We spent some time talking about God and our faith. He talked about “sanctification” and said he believed that we don’t just “get right with God” all at once and stay there. No, in his mind we continue to grow over time. We never “arrive” and can never be perfect, but God keeps working on us. I was amazed at his wisdom. And when he said that it all boils down to “loving God and loving other people,” I told him that he would make a good Methodist! That’s John Wesley’s theology in a nutshell.

As we continued to talk, there were two things he said that moved me deeply. He said that at times he got angry at God. He described one experience he had riding the bus to Baltimore. Rolling by outside the bus window he saw a lot of enormous houses right next to dilapidated housing projects. He told me, “I can’t understand how God would let that happen. I mean, there’s enough for everybody. Why isn’t it more evened out?” It seemed a simple question, one that could be explained away with economic theories, but its very simplicity pierced through me. And I didn’t have an answer.

 

The second thing he said that moved me came toward the end of our conversation. We had both finished our breakfast, and he pushed his plate away and said, “I’m just so tired. I wish I had a little room I could go to and lay my head down. Just a little space that was mine.” And it hit me: he had no escape, no place he could go and really, truly rest. When he went to a shelter, he was crowded in with other people and had to guard his stuff and his person. On the streets he was alone all the time and yet never alone.

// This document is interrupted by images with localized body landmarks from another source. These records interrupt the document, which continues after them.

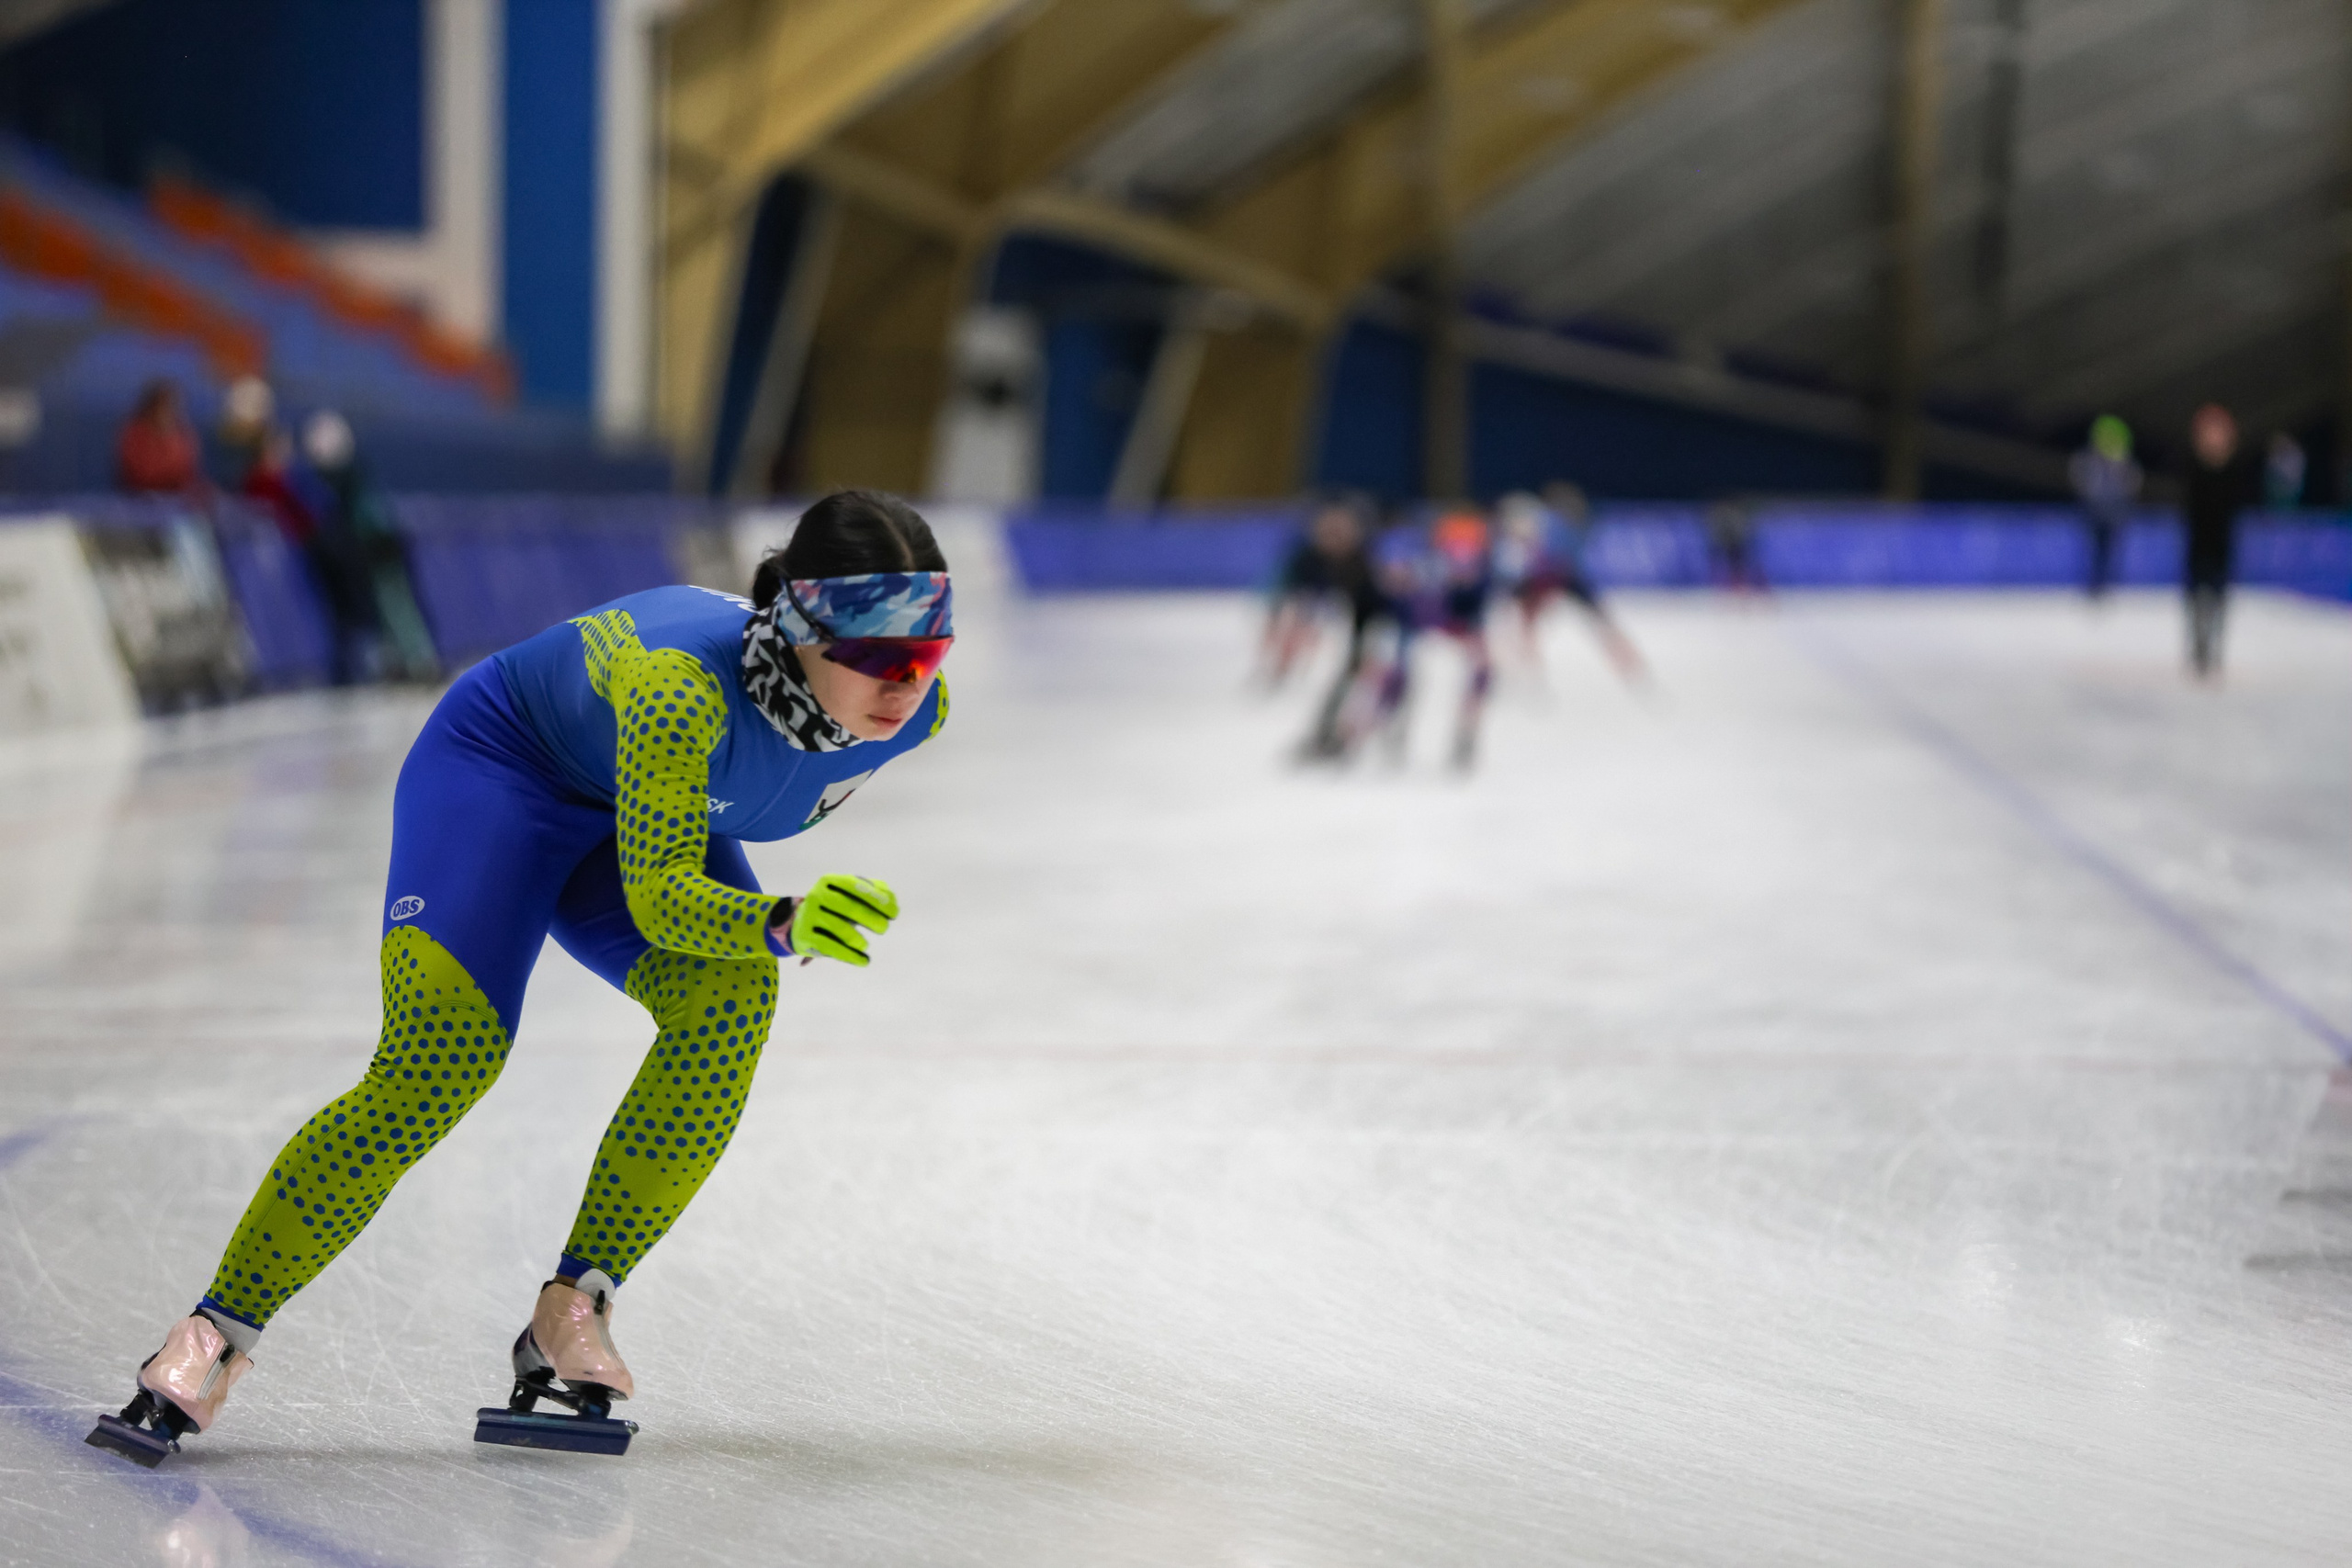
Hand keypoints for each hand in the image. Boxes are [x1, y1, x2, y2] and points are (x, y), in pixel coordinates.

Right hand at [773, 874, 897, 966]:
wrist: (801, 925)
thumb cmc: (836, 908)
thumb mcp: (853, 896)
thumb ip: (877, 893)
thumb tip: (892, 900)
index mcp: (829, 881)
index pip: (856, 887)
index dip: (878, 899)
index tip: (895, 913)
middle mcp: (816, 896)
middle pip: (850, 908)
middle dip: (872, 919)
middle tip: (883, 928)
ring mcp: (808, 916)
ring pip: (841, 930)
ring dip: (859, 940)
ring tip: (865, 945)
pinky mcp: (805, 938)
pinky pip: (832, 948)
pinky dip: (851, 957)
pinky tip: (864, 961)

That morning at Our Daily Bread gave me an opportunity to be “in relationship with God’s hurting world.” It was a brief conversation, only an hour or so. But in that one encounter I met the living Christ. I saw with my own eyes the struggle and pain of another. I brushed up against another’s suffering. And I gained new insight into my own pain and privilege. John Wesley said that the poor are a “means of grace.” Our relationship with others helps us to see God and to see ourselves. Brian was certainly a means of grace for me, and I thank God for the chance to grow in love through this new neighbor.